# Tâches à effectuer:
A: Dans la lettre, quel ouvrage le roi de Prusse prie-t-il instamment Voltaire de continuer ?
B: Extrayez de la lettre, sans rien modifier, tout ce qui va de « Mon cher ami, C'est » jusqu'à « Le premier Rang. ».

# Texte source:
━━━━━━
1738-06-17, de Frederick II, king of Prussia à Voltaire [François Marie Arouet].

Mon cher ami, C'est la Marque d'un génie bien supérieur que de resevoir comme Vous le faites les doutes que je Vous propose sur Vos ouvrages; Voilà Machiavel rej͞e de La Liste des grands hommes, et Vostre plume regrette de s'être souillé de son nom; L'Abé du Bos dans son parallelle de La poésie et de La peinture cite cet Itallien politique au Nombre des grands hommes que l'Italie ait produite depuis le renouvellement des Sciences.
Il s'est trompé assurément et je Voudrois que dans tout Les Livres on put Rej͞er le nom de ce fourbe politique du nombre de ceux où le Vostre doit tenir Le premier Rang.

Je Vous prie instemment de Continuer L'Histoire du Siècle de Louis le grand. Jamais L'Europe n'a vu de pareille Histoire, et j'osse Vous assurér qu'on n'a pas même l'idée d'un ouvrage ausi parfait que celui que vous avéz comencé. J'ai même des raisons qui me paraissent plus pressantes encore pour vous priér de finir cet ouvrage. Cette phisique expérimentelle me fait tremblér, je crains le vif argent, je craind le laboratoire et tout ce que ces expériences entrenent après elles de nuissible à la santé. Je ne sauréz me persuadér que vous ayéz la Moindre amitjé pour moi si Vous ne Vouléz Vous ménagér. Enverité Madame la Marquise devroit y avoir l'oeuil. Si j'étois en sa place je Vous donneréz des ocupations si agréables qu'elles Vous feroient oublier toutes Vos expériences.

Vous suportéz Vos douleurs en véritable philosophe; pourvu qu'on voulût ne point obmetre Le bien dans le compte des meaux que nous avons à soufrir aux monde nous trouverions toujours que nous ne somes pas tent malheureux. Une grande partie de nos meaux ne consiste que dans La trop grande fertillité de nostre imagination mêlée avec un peu de ratte.
━━━━━━
# Données extraites:

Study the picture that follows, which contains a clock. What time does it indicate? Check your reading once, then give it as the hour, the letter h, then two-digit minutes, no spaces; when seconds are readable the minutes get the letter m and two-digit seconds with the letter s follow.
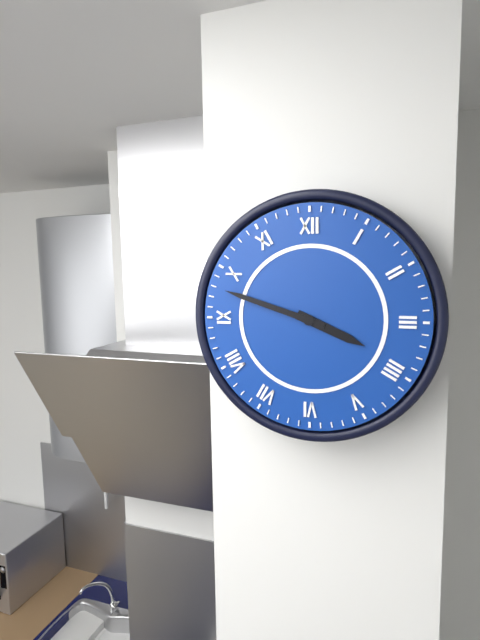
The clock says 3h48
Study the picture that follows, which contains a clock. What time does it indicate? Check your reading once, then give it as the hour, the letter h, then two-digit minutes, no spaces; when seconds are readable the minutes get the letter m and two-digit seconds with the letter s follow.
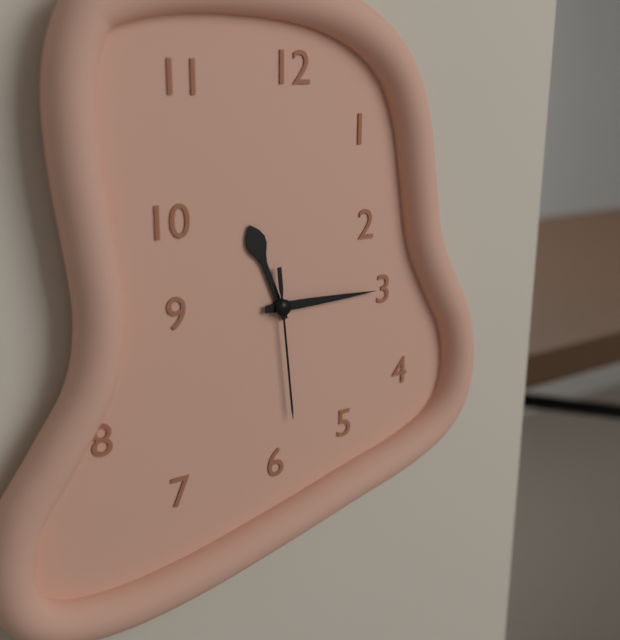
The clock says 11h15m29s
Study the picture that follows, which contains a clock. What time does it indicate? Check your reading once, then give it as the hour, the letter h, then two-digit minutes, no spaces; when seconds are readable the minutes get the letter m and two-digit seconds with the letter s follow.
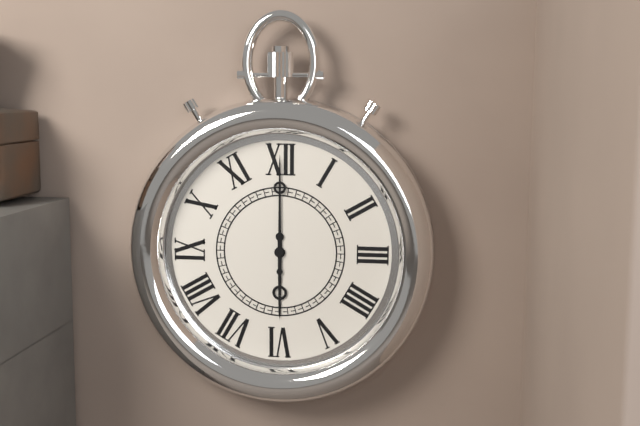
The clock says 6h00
━━━━━━
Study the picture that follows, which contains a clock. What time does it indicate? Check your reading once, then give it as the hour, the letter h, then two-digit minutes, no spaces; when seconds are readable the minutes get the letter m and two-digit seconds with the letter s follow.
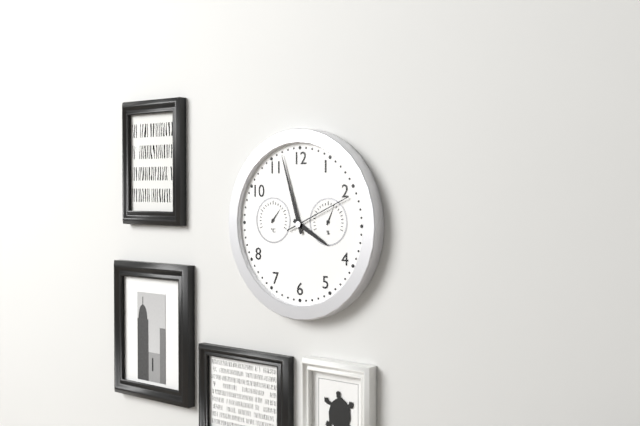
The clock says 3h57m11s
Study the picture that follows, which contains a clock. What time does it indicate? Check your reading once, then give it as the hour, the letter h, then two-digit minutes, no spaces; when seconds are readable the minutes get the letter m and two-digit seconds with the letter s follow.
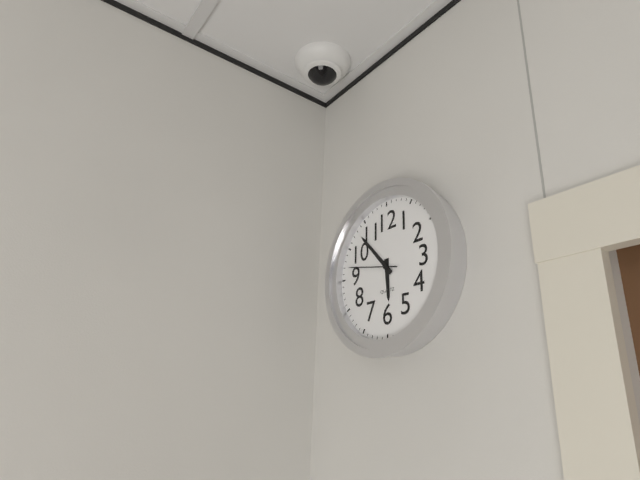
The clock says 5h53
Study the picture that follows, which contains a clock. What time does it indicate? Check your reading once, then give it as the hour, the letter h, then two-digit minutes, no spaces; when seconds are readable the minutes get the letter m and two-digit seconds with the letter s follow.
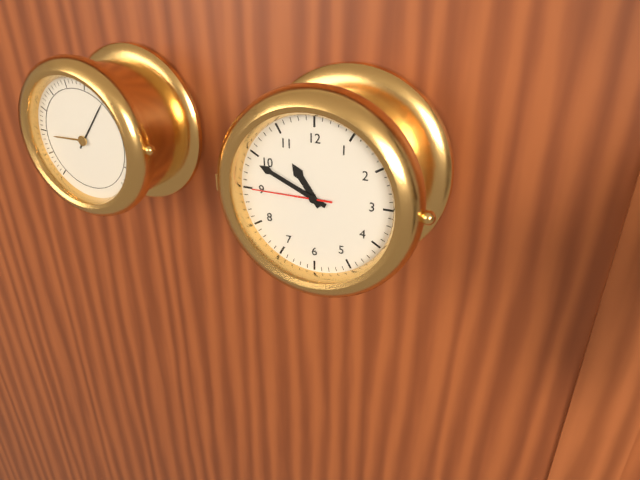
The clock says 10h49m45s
━━━━━━
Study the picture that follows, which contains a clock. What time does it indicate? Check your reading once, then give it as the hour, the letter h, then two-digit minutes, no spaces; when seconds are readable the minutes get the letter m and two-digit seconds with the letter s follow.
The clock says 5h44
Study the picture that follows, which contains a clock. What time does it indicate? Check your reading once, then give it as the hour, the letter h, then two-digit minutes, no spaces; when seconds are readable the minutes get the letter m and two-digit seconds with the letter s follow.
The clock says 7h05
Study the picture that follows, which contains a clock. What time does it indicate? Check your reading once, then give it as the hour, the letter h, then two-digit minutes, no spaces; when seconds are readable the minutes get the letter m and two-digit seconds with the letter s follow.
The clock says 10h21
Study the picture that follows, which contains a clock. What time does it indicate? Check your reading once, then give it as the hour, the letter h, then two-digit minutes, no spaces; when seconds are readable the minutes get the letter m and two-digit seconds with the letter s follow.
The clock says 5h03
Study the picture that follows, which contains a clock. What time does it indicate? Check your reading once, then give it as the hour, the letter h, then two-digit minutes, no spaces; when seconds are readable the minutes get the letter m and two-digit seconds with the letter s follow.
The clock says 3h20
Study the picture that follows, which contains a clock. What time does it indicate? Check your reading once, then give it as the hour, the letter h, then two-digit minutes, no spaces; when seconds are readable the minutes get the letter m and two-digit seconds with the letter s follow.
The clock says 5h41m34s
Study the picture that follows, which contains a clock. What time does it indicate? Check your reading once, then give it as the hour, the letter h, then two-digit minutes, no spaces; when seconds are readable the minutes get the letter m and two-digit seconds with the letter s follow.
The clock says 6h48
━━━━━━
# Réponses:
A: L'Histoire du Siècle de Louis le grand.

B:
Mon cher ami, C'est la Marque d'un génie bien supérieur que de resevoir comme Vous le faites les doutes que je Vous propose sur Vos ouvrages; Voilà Machiavel rej͞e de La Liste des grands hommes, et Vostre plume regrette de s'être souillé de son nom; L'Abé du Bos dans son parallelle de La poésie et de La peinture cite cet Itallien politique au Nombre des grands hommes que l'Italie ait produite depuis le renouvellement des Sciences.
Il s'est trompé assurément et je Voudrois que dans tout Les Livres on put Rej͞er le nom de ce fourbe politique du nombre de ceux où le Vostre doit tenir Le premier Rang.